US Treasuries fell on Thursday after jobs and trade data suggested the economy wasn't as weak as feared, boosting riskier assets such as stocks and hurting demand at the government's long-bond auction. Safe-haven bonds took a hit early in the day from news that claims for jobless benefits fell more than expected last week and the trade deficit narrowed sharply in July, data which provided hopeful signs for the stuttering economic recovery.
The news got worse for Treasuries when bidders held out for higher-than-expected yields at a $13 billion auction of 30-year bonds. This "tail" indicated there were limits to investor appetite for government debt given their low yields currently.
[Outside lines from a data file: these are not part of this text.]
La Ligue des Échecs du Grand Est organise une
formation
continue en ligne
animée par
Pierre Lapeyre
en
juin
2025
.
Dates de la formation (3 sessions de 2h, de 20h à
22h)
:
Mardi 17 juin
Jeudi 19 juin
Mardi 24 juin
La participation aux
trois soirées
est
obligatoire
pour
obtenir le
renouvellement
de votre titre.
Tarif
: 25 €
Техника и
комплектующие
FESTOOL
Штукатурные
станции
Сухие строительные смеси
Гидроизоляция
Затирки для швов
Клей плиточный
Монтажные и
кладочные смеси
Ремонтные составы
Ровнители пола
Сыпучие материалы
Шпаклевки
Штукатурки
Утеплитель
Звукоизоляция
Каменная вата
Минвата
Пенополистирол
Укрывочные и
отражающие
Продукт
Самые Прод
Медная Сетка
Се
Though Thursday's sale was the only poor one of this week's three offerings totalling $67 billion, it hints the market might be over-priced if the economy is healthier than analysts had feared, even after recent bond-market losses.
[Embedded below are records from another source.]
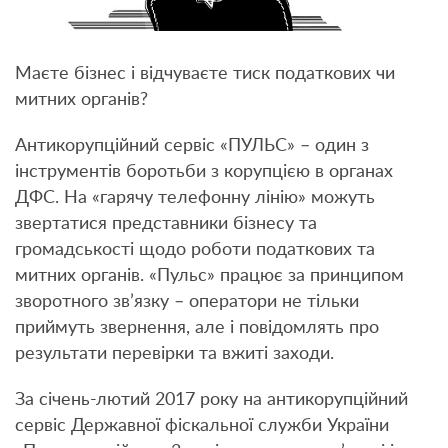
Маєте бізнес і відчуваєте тиск податкових чи
митних органів?
Антикорупційний сервіс «ПУЛЬС» – один з
інструментів боротьби з корупцією в органах
ДФС. На «гарячу телефонну лінію» можуть
звертатися представники бізнесу та
громадськості щодо роботи податкових та
митних органів. «Пульс» працює за принципом
зворотного зв’язку – оператори не тільки
приймуть звернення, але і повідомлять про
результати перевірки та вжиті заходи.
За січень-лютий 2017 року на антикорупційний
сервіс Державної фіскальної служби України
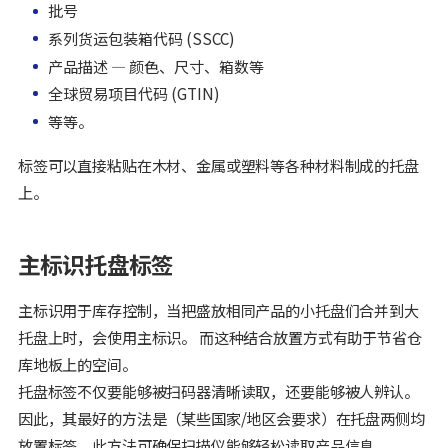
批号
系列货运包装箱代码 (SSCC)
产品描述 — 颜色、尺寸、箱数等
全球贸易项目代码 (GTIN)
等等。
标签可以直接粘贴在木材、金属或塑料等各种材料制成的托盘
上。
主标识托盘标签
主标识用于库存控制，当把盛放相同产品的小托盘们合并到大
托盘上时，会使用主标识。 而这种结合放置方式有助于节省仓
库地板上的空间。
托盘标签不仅要能够被扫码器清晰读取，还要能够被人辨认。
因此，其最好的方法是（某些国家/地区会要求）在托盘两侧均
放置标签，此方法可确保扫描仪能够轻松读取产品信息。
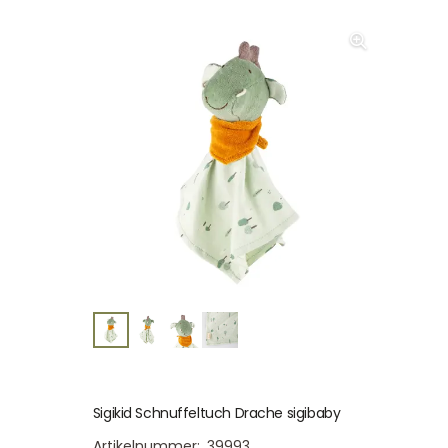
Sigikid Schnuffeltuch Drache sigibaby
Artikelnummer:
39993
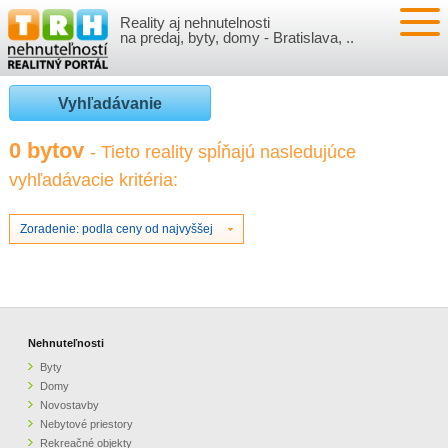
Reality aj nehnutelnosti
NEHNUTEĽNOSTI
na predaj, byty, domy - Bratislava, ..
BYTY
VLOŽIŤ NEHNUTEĽNOSTI
Vyhľadávanie
DOMY
MOJE REALITY
0 bytov
- Tieto reality spĺňajú nasledujúce
vyhľadávacie kritéria:
NOVOSTAVBY
PRIHLÁSENIE
VÝVOJ CIEN REALÍT
NEBYTOVÉ PRIESTORY
REGISTRÁCIA
Zoradenie: podla ceny od najvyššej
ČLÁNKY O REALITÁCH
REKREAČNÉ OBJEKTY
BÝVANIE A REALITY
INFO
POZEMKY
PRÁVNA PORADŇA
O NÁS
Nehnuteľnosti
Byty
GARÁŽE
FINANCIE
REALITNÁ INZERCIA NA TRH.SK
Domy
Novostavby
Nebytové priestory
O NÁS
CENNÍK REALITNEJ INZERCIE
Rekreačné objekty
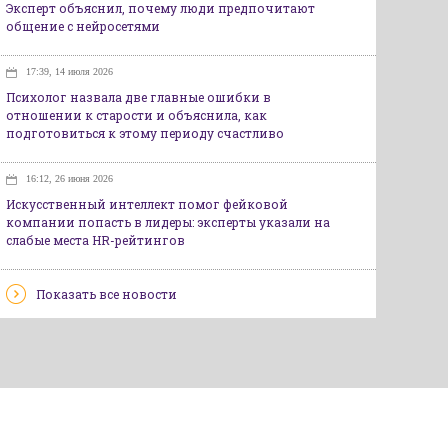
Эксперт объяснил, почему люди предпочитают
общение с нейросетями
17:39, 14 июля 2026
Психолог назвала две главные ошибки в
отношении к старости и объяснила, как
подготовиться к этому периоду счастливо
16:12, 26 июня 2026
Искусственный интеллект помог фейковой
компании попасть в лидеры: эксперты указали на
слабые места HR-рейтингов
Показать все новости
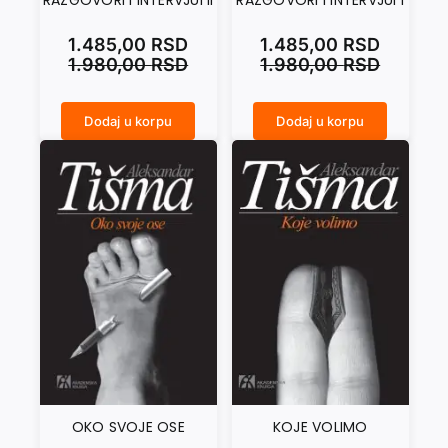
RAZGOVORI I INTERVJUI II
RAZGOVORI I INTERVJUI I
1.485,00
RSD
1.485,00
RSD
1.980,00
RSD
1.980,00
RSD
Dodaj u korpu
Dodaj u korpu
RAZGOVORI I INTERVJUI II količina
RAZGOVORI I INTERVJUI I količina
OKO SVOJE OSE
KOJE VOLIMO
Trading on the open market, 30-year Treasury bonds were last down two points in price, yielding 3.85 percent versus Wednesday's close of 3.74 percent. They were barely down a point just before the auction results were announced. Long bonds also under-performed in swaps, with the 30-year spread narrowing on the day. In contrast, the 10-, five- and two-year swap spreads were all wider on the day.
Long bonds also under performed on the yield curve, with 2s/30s and 10s/30s steeper on the day, providing the latest evidence that the market is factoring in a worse economic outcome than recent data indicate is in store. The benchmark 10-year note fell 27/32 in price to yield 2.76 percent, right in the area of trend-line support on the charts and above Wednesday's close of 2.66 percent. Five-year notes were also walloped, falling 16/32 to yield 1.57 percent versus Wednesday's close of 1.46 percent. Two-year notes dropped 3/32 to yield 0.57 percent versus Wednesday's close of 0.53 percent.